Cryptographers will be pleasantly surprised, as they were with Bitcoin, of how simple and elegant the solution is behind SQRL. Using a bitcoin-like keypair, it solves many authentication problems in such an efficient manner that it can seem like magic to watch, yet at the same time is far stronger protection than the cryptography that banking websites use today.

“The website’s login presents a QR code containing the URL of its authentication service, plus a nonce. The user’s smartphone signs the login URL using a private key derived from its master secret and the URL’s domain name. The Smartphone sends the matching public key to identify the user, and the signature to authenticate it.”
— – Gibson Research Corporation

sign algo

Using a QR code to gain access to an application or website is not the unique part of SQRL. In fact, there are other password login systems that do so, like the new website login to Whatsapp. While this looks similar to SQRL in practice, it is just a shortcut to fill in the username and password field, and offers none of the security improvements nor does it work with other websites.

We may see more of these single website QR-code authentication shortcuts before SQRL takes off, but as users adopt the SQRL system they’ll be some of the easiest websites to convert since their customers will already be acclimated to using QR codes to log in.

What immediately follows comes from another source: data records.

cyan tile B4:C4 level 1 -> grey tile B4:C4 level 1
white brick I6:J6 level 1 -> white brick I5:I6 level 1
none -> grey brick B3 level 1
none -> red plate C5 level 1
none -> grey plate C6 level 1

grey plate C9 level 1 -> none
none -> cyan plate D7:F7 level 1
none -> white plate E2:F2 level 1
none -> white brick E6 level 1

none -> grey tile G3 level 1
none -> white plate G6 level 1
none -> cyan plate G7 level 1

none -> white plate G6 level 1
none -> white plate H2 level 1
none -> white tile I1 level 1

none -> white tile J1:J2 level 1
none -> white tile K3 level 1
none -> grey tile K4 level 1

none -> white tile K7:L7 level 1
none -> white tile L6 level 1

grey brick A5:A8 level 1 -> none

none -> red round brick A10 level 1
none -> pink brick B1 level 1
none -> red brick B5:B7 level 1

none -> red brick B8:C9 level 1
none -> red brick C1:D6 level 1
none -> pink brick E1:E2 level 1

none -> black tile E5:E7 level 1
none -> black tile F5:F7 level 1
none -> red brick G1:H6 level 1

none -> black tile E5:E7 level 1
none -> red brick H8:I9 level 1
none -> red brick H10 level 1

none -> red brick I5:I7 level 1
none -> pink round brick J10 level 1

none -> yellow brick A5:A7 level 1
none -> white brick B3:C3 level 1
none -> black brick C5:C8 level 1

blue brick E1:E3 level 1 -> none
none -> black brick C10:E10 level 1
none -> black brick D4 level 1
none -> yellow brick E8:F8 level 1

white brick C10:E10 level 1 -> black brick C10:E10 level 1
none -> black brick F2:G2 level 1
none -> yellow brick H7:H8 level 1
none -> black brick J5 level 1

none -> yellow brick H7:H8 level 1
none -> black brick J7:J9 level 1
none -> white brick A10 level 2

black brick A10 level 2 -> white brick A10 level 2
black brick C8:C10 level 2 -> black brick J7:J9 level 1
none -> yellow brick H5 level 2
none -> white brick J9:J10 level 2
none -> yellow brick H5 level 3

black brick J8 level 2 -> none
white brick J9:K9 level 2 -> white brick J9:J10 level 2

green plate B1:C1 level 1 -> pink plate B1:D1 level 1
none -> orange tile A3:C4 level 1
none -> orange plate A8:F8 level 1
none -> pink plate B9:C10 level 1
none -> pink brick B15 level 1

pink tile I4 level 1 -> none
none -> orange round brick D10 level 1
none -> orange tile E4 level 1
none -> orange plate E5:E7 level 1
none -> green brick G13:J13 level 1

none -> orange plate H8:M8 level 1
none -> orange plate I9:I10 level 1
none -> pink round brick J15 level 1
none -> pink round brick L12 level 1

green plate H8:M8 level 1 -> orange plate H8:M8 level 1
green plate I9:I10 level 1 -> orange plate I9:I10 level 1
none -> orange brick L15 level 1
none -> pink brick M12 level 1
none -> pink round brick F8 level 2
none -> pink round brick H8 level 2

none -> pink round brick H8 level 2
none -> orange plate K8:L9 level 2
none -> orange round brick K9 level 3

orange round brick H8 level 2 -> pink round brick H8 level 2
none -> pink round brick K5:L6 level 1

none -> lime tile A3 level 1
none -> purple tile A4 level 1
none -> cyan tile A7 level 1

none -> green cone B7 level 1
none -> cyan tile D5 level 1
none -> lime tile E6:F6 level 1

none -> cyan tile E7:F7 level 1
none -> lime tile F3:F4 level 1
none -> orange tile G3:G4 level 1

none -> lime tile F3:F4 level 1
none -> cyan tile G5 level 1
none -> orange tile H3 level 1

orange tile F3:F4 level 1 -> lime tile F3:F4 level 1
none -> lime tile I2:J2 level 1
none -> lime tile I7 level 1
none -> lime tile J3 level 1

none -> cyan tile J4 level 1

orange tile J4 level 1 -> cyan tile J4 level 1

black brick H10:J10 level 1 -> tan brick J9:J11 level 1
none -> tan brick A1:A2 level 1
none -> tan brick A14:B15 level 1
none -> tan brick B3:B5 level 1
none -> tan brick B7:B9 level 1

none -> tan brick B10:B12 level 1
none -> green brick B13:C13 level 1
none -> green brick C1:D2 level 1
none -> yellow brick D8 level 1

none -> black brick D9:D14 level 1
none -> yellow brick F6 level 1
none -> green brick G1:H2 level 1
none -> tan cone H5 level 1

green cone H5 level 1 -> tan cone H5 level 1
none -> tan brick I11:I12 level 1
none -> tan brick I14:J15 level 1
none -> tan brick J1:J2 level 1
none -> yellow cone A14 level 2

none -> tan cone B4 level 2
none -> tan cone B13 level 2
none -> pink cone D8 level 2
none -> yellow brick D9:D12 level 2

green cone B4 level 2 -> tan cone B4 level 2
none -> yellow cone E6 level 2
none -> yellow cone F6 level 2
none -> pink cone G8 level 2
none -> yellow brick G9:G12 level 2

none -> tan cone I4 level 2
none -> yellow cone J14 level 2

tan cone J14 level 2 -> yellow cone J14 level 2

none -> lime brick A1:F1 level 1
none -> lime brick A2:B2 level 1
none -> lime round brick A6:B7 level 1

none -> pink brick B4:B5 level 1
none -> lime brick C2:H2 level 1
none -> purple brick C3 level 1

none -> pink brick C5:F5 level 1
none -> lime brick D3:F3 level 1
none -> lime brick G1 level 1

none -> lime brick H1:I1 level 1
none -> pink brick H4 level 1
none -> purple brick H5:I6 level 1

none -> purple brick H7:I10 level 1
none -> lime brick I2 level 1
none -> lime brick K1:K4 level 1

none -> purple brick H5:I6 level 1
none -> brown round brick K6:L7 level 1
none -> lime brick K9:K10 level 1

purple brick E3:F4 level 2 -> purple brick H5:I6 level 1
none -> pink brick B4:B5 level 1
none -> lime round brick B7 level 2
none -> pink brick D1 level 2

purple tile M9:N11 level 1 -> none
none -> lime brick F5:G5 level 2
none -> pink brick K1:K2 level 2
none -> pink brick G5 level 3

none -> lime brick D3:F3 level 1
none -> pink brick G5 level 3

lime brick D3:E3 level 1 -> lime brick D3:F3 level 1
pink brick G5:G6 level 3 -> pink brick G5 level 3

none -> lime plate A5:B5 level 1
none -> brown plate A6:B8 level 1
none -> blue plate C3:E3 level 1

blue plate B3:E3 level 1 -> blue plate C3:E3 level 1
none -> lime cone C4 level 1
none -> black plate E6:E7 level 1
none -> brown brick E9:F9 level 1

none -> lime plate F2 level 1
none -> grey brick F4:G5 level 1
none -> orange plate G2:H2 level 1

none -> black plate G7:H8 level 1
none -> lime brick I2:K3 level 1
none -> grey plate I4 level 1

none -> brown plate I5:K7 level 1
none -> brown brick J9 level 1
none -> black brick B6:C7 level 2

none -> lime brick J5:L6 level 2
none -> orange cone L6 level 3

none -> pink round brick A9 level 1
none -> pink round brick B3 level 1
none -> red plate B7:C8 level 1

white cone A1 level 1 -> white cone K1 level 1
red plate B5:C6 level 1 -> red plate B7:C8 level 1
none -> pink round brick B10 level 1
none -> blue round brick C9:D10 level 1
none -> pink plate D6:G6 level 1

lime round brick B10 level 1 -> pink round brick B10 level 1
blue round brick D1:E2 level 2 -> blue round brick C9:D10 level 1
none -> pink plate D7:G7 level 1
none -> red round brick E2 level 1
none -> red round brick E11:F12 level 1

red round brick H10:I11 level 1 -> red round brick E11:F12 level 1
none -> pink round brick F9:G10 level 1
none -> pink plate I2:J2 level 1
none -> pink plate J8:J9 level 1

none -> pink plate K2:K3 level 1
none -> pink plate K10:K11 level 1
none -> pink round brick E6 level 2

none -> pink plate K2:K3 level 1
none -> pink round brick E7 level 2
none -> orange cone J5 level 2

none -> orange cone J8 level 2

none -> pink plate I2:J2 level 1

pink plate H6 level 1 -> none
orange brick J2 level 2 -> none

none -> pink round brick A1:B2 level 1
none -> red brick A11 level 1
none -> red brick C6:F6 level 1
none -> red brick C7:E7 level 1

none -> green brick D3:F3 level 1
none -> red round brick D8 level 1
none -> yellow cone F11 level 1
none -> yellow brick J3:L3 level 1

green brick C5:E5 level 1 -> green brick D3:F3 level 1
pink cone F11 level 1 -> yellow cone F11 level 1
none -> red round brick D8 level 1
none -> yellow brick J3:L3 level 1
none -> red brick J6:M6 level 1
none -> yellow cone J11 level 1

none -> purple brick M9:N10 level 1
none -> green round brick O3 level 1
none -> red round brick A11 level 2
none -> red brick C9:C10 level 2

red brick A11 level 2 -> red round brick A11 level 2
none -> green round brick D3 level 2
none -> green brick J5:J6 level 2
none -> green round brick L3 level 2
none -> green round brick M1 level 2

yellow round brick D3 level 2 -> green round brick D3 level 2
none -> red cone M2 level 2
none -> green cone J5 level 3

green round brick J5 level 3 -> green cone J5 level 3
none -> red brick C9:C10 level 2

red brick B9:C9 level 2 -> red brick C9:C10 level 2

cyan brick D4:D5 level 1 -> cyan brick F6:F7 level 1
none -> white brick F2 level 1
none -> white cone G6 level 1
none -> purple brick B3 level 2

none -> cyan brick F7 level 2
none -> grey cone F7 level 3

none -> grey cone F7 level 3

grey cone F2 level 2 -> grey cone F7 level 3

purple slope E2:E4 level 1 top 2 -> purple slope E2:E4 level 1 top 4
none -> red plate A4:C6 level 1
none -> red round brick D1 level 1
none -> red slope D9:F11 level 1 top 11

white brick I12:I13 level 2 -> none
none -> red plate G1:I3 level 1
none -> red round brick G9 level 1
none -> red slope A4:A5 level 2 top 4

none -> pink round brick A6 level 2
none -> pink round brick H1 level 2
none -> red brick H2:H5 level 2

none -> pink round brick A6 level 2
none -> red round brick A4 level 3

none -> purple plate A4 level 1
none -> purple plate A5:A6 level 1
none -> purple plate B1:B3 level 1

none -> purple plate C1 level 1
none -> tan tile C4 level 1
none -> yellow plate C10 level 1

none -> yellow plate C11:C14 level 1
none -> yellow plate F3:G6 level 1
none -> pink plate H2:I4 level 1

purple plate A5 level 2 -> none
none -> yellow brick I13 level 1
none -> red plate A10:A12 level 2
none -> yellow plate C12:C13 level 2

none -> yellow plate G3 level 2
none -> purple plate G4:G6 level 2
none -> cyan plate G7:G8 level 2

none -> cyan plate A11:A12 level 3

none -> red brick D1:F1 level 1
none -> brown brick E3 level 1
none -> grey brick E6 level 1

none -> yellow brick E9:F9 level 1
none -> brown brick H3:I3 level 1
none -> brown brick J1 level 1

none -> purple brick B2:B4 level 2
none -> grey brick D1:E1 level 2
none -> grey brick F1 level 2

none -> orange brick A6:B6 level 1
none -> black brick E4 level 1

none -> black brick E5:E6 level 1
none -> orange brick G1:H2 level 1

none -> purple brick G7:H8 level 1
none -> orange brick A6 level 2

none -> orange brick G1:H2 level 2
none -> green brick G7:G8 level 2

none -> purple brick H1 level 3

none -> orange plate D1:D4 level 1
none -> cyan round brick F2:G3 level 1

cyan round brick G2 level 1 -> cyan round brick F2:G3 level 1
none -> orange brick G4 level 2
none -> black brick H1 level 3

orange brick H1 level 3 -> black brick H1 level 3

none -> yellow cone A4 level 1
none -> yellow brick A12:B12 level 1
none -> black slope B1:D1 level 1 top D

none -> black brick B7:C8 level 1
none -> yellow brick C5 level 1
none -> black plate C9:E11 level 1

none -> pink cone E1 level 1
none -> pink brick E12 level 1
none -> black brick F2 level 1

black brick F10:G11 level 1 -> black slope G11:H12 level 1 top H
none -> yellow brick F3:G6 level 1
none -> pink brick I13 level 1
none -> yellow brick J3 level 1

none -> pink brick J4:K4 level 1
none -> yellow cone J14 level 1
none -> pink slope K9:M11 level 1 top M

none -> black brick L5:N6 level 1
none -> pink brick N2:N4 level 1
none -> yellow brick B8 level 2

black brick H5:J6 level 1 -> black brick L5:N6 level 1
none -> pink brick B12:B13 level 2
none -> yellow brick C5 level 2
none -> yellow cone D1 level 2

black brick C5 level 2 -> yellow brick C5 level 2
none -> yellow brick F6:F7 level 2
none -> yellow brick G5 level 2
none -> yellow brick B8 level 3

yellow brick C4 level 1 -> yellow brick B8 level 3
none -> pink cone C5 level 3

Perhaps SQRL’s closest competition is Clef, a smartphone-based authentication app also based upon public-key cryptography. The major difference between them is that Clef is a for-profit company, not an open-source protocol. Although the Clef login icon is a pretty, animated image instead of a QR code, their service primarily allows for 2-factor authentication, not the entire crypto security protection that SQRL is based upon.

A few Bitcoin services are already using Clef authentication, including Bitcoin exchange software provider AlphaPoint and payment provider Bitspark. It will be interesting to see if Clef gains more ground before SQRL becomes widely adopted.

All SQRL needs now is a good public awareness campaign. This is where Bitcoin developers can come to the rescue by adding it to their websites and apps. Since the technologies are so similar, it would be almost trivial for many developers to use SQRL as an extra way to gain access to their offering, and for bitcoin wallet users it would be equally simple to use the SQRL app on their smartphones and desktop PCs.